Les canoniques méritent la même attention : chaque page traduite doit être auto-canonique (elle est l’URL canonique pour cette version linguistique), et non pointer vers la version dans la langue d’origine. WPML et Polylang gèrent cela correctement par défaut ; les approches personnalisées nécessitent un travail explicite.

Ce que je fais concrètement

Sur les projets d’agence, le choix par défaut est WPML — les attentes en matière de flux de travail des clients d’agence et des services de traduction correspondent à la façon dont il se présente.

Sur les plateformes d’entreprise à architecture personnalisée, Polylang ou une solution sur mesure — selon que l’équipe éditoriale a besoin d’une interface de traduction par article.

Sur les sites marketing au contenu très structuré (comme celui-ci), une i18n personnalisée via un tableau PHP, servie via ?lang=xx. Zéro requête en base de données pour les traductions, versionnée, déployée comme du code.

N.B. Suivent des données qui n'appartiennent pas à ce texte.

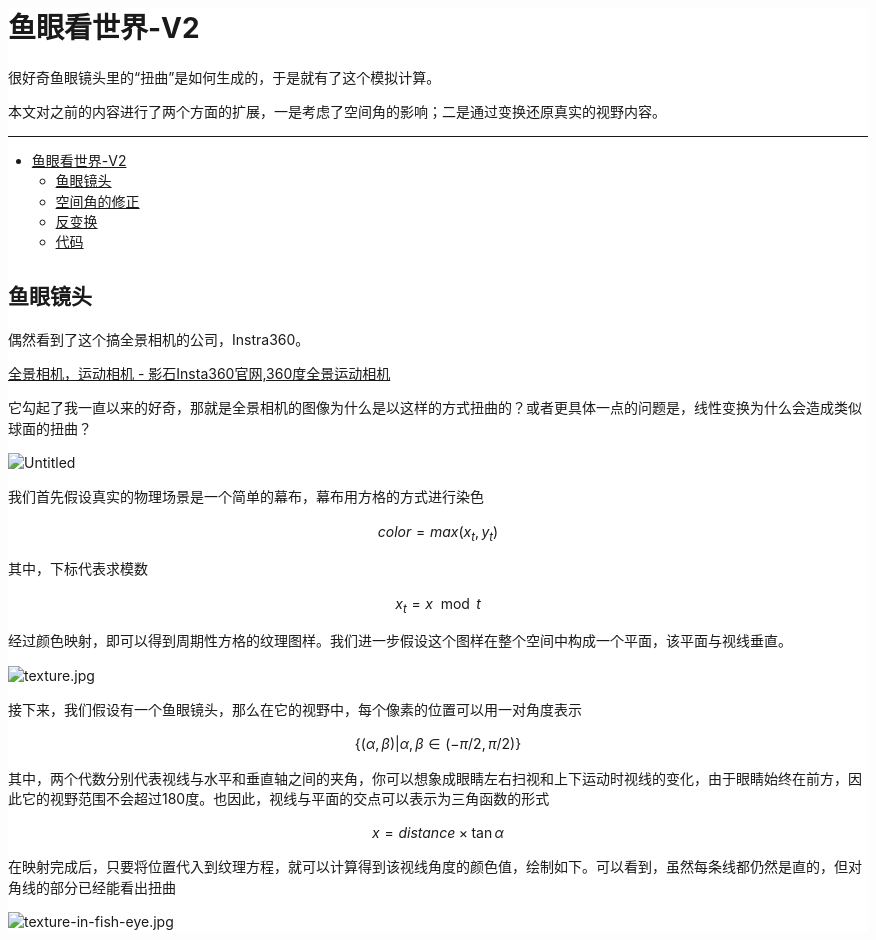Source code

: # 鱼眼看世界-V2

很好奇鱼眼镜头里的“扭曲”是如何生成的，于是就有了这个模拟计算。

本文对之前的内容进行了两个方面的扩展，一是考虑了空间角的影响；二是通过变换还原真实的视野内容。

---
- [鱼眼看世界-V2](#鱼眼看世界-v2)
  - [鱼眼镜头](#鱼眼镜头)
  - [空间角的修正](#空间角的修正)
  - [反变换](#反变换)
  - [代码](#代码)

## 鱼眼镜头

偶然看到了这个搞全景相机的公司，Instra360。

[全景相机，运动相机 - 影石Insta360官网,360度全景运动相机](https://www.insta360.com/cn/)

它勾起了我一直以来的好奇，那就是全景相机的图像为什么是以这样的方式扭曲的？或者更具体一点的问题是，线性变换为什么会造成类似球面的扭曲？

![Untitled](%E9%B1%BC%E7%9C%BC%E7%9C%8B%E4%B8%96%E7%95%8C-V2%20980cfaaae66748748fb9913f46087f7f/Untitled.png)

我们首先假设真实的物理场景是一个简单的幕布，幕布用方格的方式进行染色

$$
color=max(x_t, y_t)
$$

其中，下标代表求模数

$$
x_t=x\mod t
$$

经过颜色映射，即可以得到周期性方格的纹理图样。我们进一步假设这个图样在整个空间中构成一个平面，该平面与视线垂直。

![texture.jpg](%E9%B1%BC%E7%9C%BC%E7%9C%8B%E4%B8%96%E7%95%8C-V2%20980cfaaae66748748fb9913f46087f7f/texture.jpg)

接下来，我们假设有一个鱼眼镜头，那么在它的视野中，每个像素的位置可以用一对角度表示

$$
\{ (\alpha, \beta)| \alpha, \beta \in (-\pi/2, \pi/2)\}
$$

其中，两个代数分别代表视线与水平和垂直轴之间的夹角，你可以想象成眼睛左右扫视和上下运动时视线的变化，由于眼睛始终在前方，因此它的视野范围不会超过180度。也因此，视线与平面的交点可以表示为三角函数的形式

$$
x=distance \times \tan\alpha
$$

在映射完成后，只要将位置代入到纹理方程，就可以计算得到该视线角度的颜色值，绘制如下。可以看到，虽然每条线都仍然是直的，但对角线的部分已经能看出扭曲

![texture-in-fish-eye.jpg](%E9%B1%BC%E7%9C%BC%E7%9C%8B%E4%B8%96%E7%95%8C-V2%20980cfaaae66748748fb9913f46087f7f/texture-in-fish-eye.jpg)
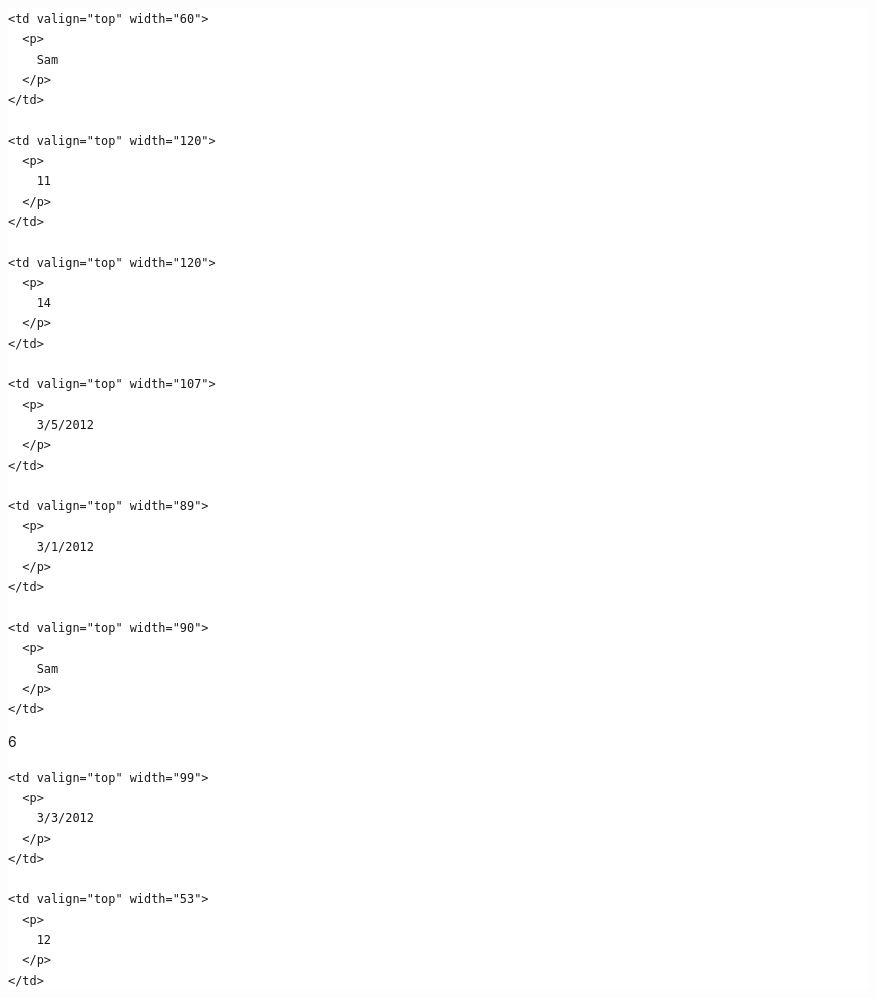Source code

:     <td valign="top" width="60">
      <p>
        Sam
      </p>
    </td>
    
    <td valign="top" width="120">
      <p>
        11
      </p>
    </td>
    
    <td valign="top" width="120">
      <p>
        14
      </p>
    </td>
    
    <td valign="top" width="107">
      <p>
        3/5/2012
      </p>
    </td>
    
    <td valign="top" width="89">
      <p>
        3/1/2012
      </p>
    </td>
    
    <td valign="top" width="90">
      <p>
        Sam
      </p>
    </td>
  </tr>
  
  <tr>
    <td valign="top" width="52">
      <p>
        6
      </p>
    </td>
    
    <td valign="top" width="99">
      <p>
        3/3/2012
      </p>
    </td>
    
    <td valign="top" width="53">
      <p>
        12
      </p>
    </td>
    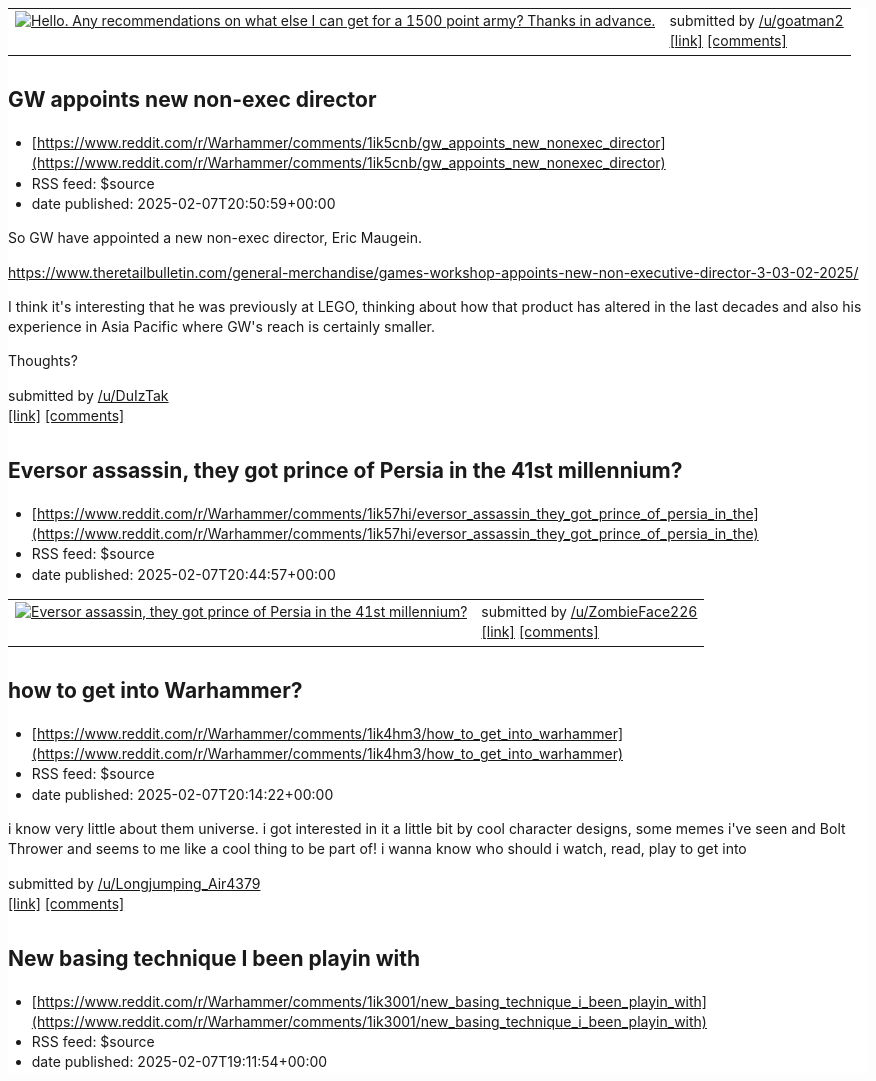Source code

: <table> <tr><td> <a href="https://www.reddit.com/r/Warhammer/comments/1ik5pzi/hello_any_recommendations_on_what_else_i_can_get/"> <img src="https://preview.redd.it/wx7egepz7she1.jpeg?width=640&amp;crop=smart&amp;auto=webp&amp;s=3b3542111770c47ad7146c98c67a522f4793ea55" alt="Hello. Any recommendations on what else I can get for a 1500 point army? Thanks in advance." title="Hello. Any recommendations on what else I can get for a 1500 point army? Thanks in advance." /> </a> </td><td> &#32; submitted by &#32; <a href="https://www.reddit.com/user/goatman2"> /u/goatman2 </a> <br/> <span><a href="https://i.redd.it/wx7egepz7she1.jpeg">[link]</a></span> &#32; <span><a href="https://www.reddit.com/r/Warhammer/comments/1ik5pzi/hello_any_recommendations_on_what_else_i_can_get/">[comments]</a></span> </td></tr></table>

## GW appoints new non-exec director
 - [https://www.reddit.com/r/Warhammer/comments/1ik5cnb/gw_appoints_new_nonexec_director](https://www.reddit.com/r/Warhammer/comments/1ik5cnb/gw_appoints_new_nonexec_director)
 - RSS feed: $source
 - date published: 2025-02-07T20:50:59+00:00

<div class="md"><p>So GW have appointed a new non-exec director, Eric Maugein. </p> <p><a href="https://www.theretailbulletin.com/general-merchandise/games-workshop-appoints-new-non-executive-director-3-03-02-2025/">https://www.theretailbulletin.com/general-merchandise/games-workshop-appoints-new-non-executive-director-3-03-02-2025/</a> </p> <p>I think it&#39;s interesting that he was previously at LEGO, thinking about how that product has altered in the last decades and also his experience in Asia Pacific where GW&#39;s reach is certainly smaller. </p> <p>Thoughts?</p> </div> &#32; submitted by &#32; <a href="https://www.reddit.com/user/DuIzTak"> /u/DuIzTak </a> <br/> <span><a href="https://www.reddit.com/r/Warhammer/comments/1ik5cnb/gw_appoints_new_nonexec_director/">[link]</a></span> &#32; <span><a href="https://www.reddit.com/r/Warhammer/comments/1ik5cnb/gw_appoints_new_nonexec_director/">[comments]</a></span>

## Eversor assassin, they got prince of Persia in the 41st millennium?
 - [https://www.reddit.com/r/Warhammer/comments/1ik57hi/eversor_assassin_they_got_prince_of_persia_in_the](https://www.reddit.com/r/Warhammer/comments/1ik57hi/eversor_assassin_they_got_prince_of_persia_in_the)
 - RSS feed: $source
 - date published: 2025-02-07T20:44:57+00:00

<table> <tr><td> <a href="https://www.reddit.com/r/Warhammer/comments/1ik57hi/eversor_assassin_they_got_prince_of_persia_in_the/"> <img src="https://b.thumbs.redditmedia.com/oC4rA_zr8qCdAXXHyuincnzKSjzMnPIT9gxrIbm9-Hg.jpg" alt="Eversor assassin, they got prince of Persia in the 41st millennium?" title="Eversor assassin, they got prince of Persia in the 41st millennium?" /> </a> </td><td> &#32; submitted by &#32; <a href="https://www.reddit.com/user/ZombieFace226"> /u/ZombieFace226 </a> <br/> <span><a href="https://www.reddit.com/gallery/1ik57hi">[link]</a></span> &#32; <span><a href="https://www.reddit.com/r/Warhammer/comments/1ik57hi/eversor_assassin_they_got_prince_of_persia_in_the/">[comments]</a></span> </td></tr></table>

## how to get into Warhammer?
 - [https://www.reddit.com/r/Warhammer/comments/1ik4hm3/how_to_get_into_warhammer](https://www.reddit.com/r/Warhammer/comments/1ik4hm3/how_to_get_into_warhammer)
 - RSS feed: $source
 - date published: 2025-02-07T20:14:22+00:00

<div class="md"><p>i know very little about them universe. i got interested in it a little bit by cool character designs, some memes i&#39;ve seen and Bolt Thrower and seems to me like a cool thing to be part of! i wanna know who should i watch, read, play to get into</p> </div> &#32; submitted by &#32; <a href="https://www.reddit.com/user/Longjumping_Air4379"> /u/Longjumping_Air4379 </a> <br/> <span><a href="https://www.reddit.com/r/Warhammer/comments/1ik4hm3/how_to_get_into_warhammer/">[link]</a></span> &#32; <span><a href="https://www.reddit.com/r/Warhammer/comments/1ik4hm3/how_to_get_into_warhammer/">[comments]</a></span>

## New basing technique I been playin with
 - [https://www.reddit.com/r/Warhammer/comments/1ik3001/new_basing_technique_i_been_playin_with](https://www.reddit.com/r/Warhammer/comments/1ik3001/new_basing_technique_i_been_playin_with)
 - RSS feed: $source
 - date published: 2025-02-07T19:11:54+00:00
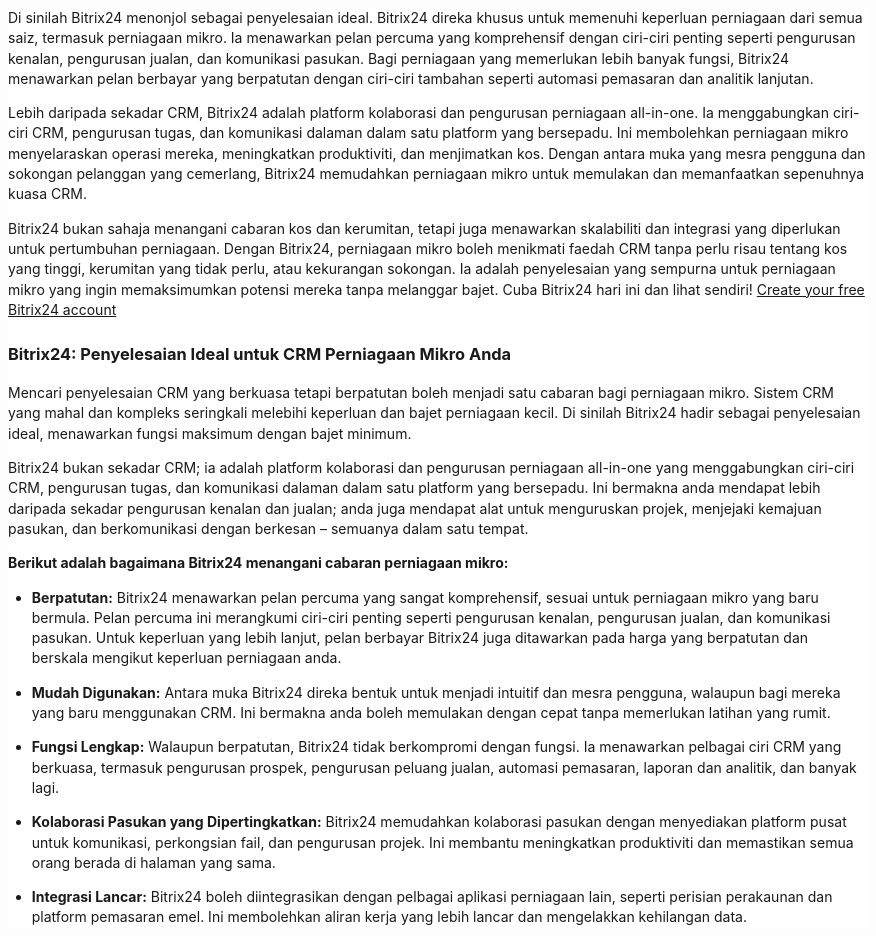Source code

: Di sinilah Bitrix24 menonjol sebagai penyelesaian ideal.  Bitrix24 direka khusus untuk memenuhi keperluan perniagaan dari semua saiz, termasuk perniagaan mikro.  Ia menawarkan pelan percuma yang komprehensif dengan ciri-ciri penting seperti pengurusan kenalan, pengurusan jualan, dan komunikasi pasukan.  Bagi perniagaan yang memerlukan lebih banyak fungsi, Bitrix24 menawarkan pelan berbayar yang berpatutan dengan ciri-ciri tambahan seperti automasi pemasaran dan analitik lanjutan.

Lebih daripada sekadar CRM, Bitrix24 adalah platform kolaborasi dan pengurusan perniagaan all-in-one.  Ia menggabungkan ciri-ciri CRM, pengurusan tugas, dan komunikasi dalaman dalam satu platform yang bersepadu.  Ini membolehkan perniagaan mikro menyelaraskan operasi mereka, meningkatkan produktiviti, dan menjimatkan kos.  Dengan antara muka yang mesra pengguna dan sokongan pelanggan yang cemerlang, Bitrix24 memudahkan perniagaan mikro untuk memulakan dan memanfaatkan sepenuhnya kuasa CRM.

Bitrix24 bukan sahaja menangani cabaran kos dan kerumitan, tetapi juga menawarkan skalabiliti dan integrasi yang diperlukan untuk pertumbuhan perniagaan.  Dengan Bitrix24, perniagaan mikro boleh menikmati faedah CRM tanpa perlu risau tentang kos yang tinggi, kerumitan yang tidak perlu, atau kekurangan sokongan.  Ia adalah penyelesaian yang sempurna untuk perniagaan mikro yang ingin memaksimumkan potensi mereka tanpa melanggar bajet. Cuba Bitrix24 hari ini dan lihat sendiri! <a href="https://www.bitrix24.com/create.php?p=25482205&p1=7.CRMuntukPerniagaanMikro%3AFungsiMaksimum%2CBajetMinimum" rel="noindex nofollow">Create your free Bitrix24 account</a>

### Bitrix24: Penyelesaian Ideal untuk CRM Perniagaan Mikro Anda

Mencari penyelesaian CRM yang berkuasa tetapi berpatutan boleh menjadi satu cabaran bagi perniagaan mikro.  Sistem CRM yang mahal dan kompleks seringkali melebihi keperluan dan bajet perniagaan kecil.  Di sinilah Bitrix24 hadir sebagai penyelesaian ideal, menawarkan fungsi maksimum dengan bajet minimum.

Bitrix24 bukan sekadar CRM; ia adalah platform kolaborasi dan pengurusan perniagaan all-in-one yang menggabungkan ciri-ciri CRM, pengurusan tugas, dan komunikasi dalaman dalam satu platform yang bersepadu.  Ini bermakna anda mendapat lebih daripada sekadar pengurusan kenalan dan jualan; anda juga mendapat alat untuk menguruskan projek, menjejaki kemajuan pasukan, dan berkomunikasi dengan berkesan – semuanya dalam satu tempat.

**Berikut adalah bagaimana Bitrix24 menangani cabaran perniagaan mikro:**

* **Berpatutan:** Bitrix24 menawarkan pelan percuma yang sangat komprehensif, sesuai untuk perniagaan mikro yang baru bermula.  Pelan percuma ini merangkumi ciri-ciri penting seperti pengurusan kenalan, pengurusan jualan, dan komunikasi pasukan.  Untuk keperluan yang lebih lanjut, pelan berbayar Bitrix24 juga ditawarkan pada harga yang berpatutan dan berskala mengikut keperluan perniagaan anda.

* **Mudah Digunakan:**  Antara muka Bitrix24 direka bentuk untuk menjadi intuitif dan mesra pengguna, walaupun bagi mereka yang baru menggunakan CRM.  Ini bermakna anda boleh memulakan dengan cepat tanpa memerlukan latihan yang rumit.

* **Fungsi Lengkap:**  Walaupun berpatutan, Bitrix24 tidak berkompromi dengan fungsi.  Ia menawarkan pelbagai ciri CRM yang berkuasa, termasuk pengurusan prospek, pengurusan peluang jualan, automasi pemasaran, laporan dan analitik, dan banyak lagi.

* **Kolaborasi Pasukan yang Dipertingkatkan:**  Bitrix24 memudahkan kolaborasi pasukan dengan menyediakan platform pusat untuk komunikasi, perkongsian fail, dan pengurusan projek.  Ini membantu meningkatkan produktiviti dan memastikan semua orang berada di halaman yang sama.

* **Integrasi Lancar:** Bitrix24 boleh diintegrasikan dengan pelbagai aplikasi perniagaan lain, seperti perisian perakaunan dan platform pemasaran emel.  Ini membolehkan aliran kerja yang lebih lancar dan mengelakkan kehilangan data.
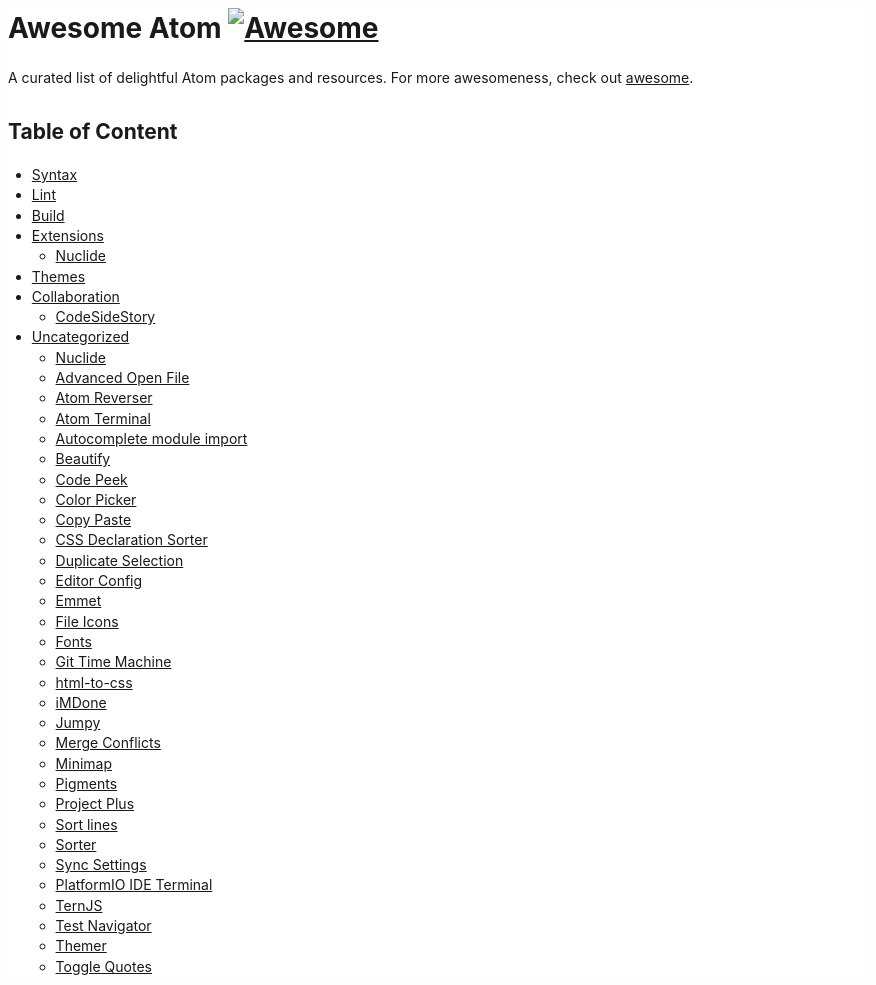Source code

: # Awesome Atom [![Awesome](https://cdn.rawgit.com/sindresorhus/awesome/d7305f38d29fed78fa85652e3a63e154dd8e8829/media/badge.svg)](https://github.com/sindresorhus/awesome)

A curated list of delightful Atom packages and resources. For more awesomeness, check out [awesome](https://github.com/sindresorhus/awesome).

## Table of Content

- [Syntax](#syntax)
- [Lint](#lint)
- [Build](#build)
- [Extensions](#extensions)
  - [Nuclide](#nuclide)
- [Themes](http://enrmarc.github.io/atom-theme-gallery/)
- [Collaboration](#collaboration)
  - [CodeSideStory](#codesidestory)
- [Uncategorized](#uncategorized)
  - [Nuclide](#nuclide)
  - [Advanced Open File](#advanced-open-file)
  - [Atom Reverser](#atom-reverser)
  - [Atom Terminal](#atom-terminal)
  - [Autocomplete module import](#autocomplete-module-import)
  - [Beautify](#beautify)
  - [Code Peek](#code-peek)
  - [Color Picker](#color-picker)
  - [Copy Paste](#copy-paste)
  - [CSS Declaration Sorter](#css-declaration-sorter)
  - [Duplicate Selection](#duplicate-selection)
  - [Editor Config](#editor-config)
  - [Emmet](#emmet)
  - [File Icons](#file-icons)
  - [Fonts](#fonts)
  - [Git Time Machine](#git-time-machine)
  - [html-to-css](#html-to-css)
  - [iMDone](#imdone)
  - [Jumpy](#jumpy)
  - [Merge Conflicts](#merge-conflicts)
  - [Minimap](#minimap)
  - [Pigments](#pigments)
  - [Project Plus](#project-plus)
  - [Sort lines](#sort-lines)
  - [Sorter](#sorter)
  - [Sync Settings](#sync-settings)
  - [PlatformIO IDE Terminal](#platformio-ide-terminal)
  - [TernJS](#ternjs)
  - [Test Navigator](#test-navigator)
  - [Themer](#themer)
  - [Toggle Quotes](#toggle-quotes)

Contrepartie : la modification nécessite de toucher un fichier, pas l’administration WP.

Aucun de ces choix n’est définitif. Les chemins de migration entre eux sont bien balisés : WPML → Polylang est simple, Polylang → solution personnalisée est mécanique, et solution personnalisée → l’un ou l’autre plugin est la plus facile de toutes.

Ce que vous ne voulez pas, c’est la migration hors d’une configuration qui était incorrecte dès le départ parce que personne n’a posé les quatre questions ci-dessus.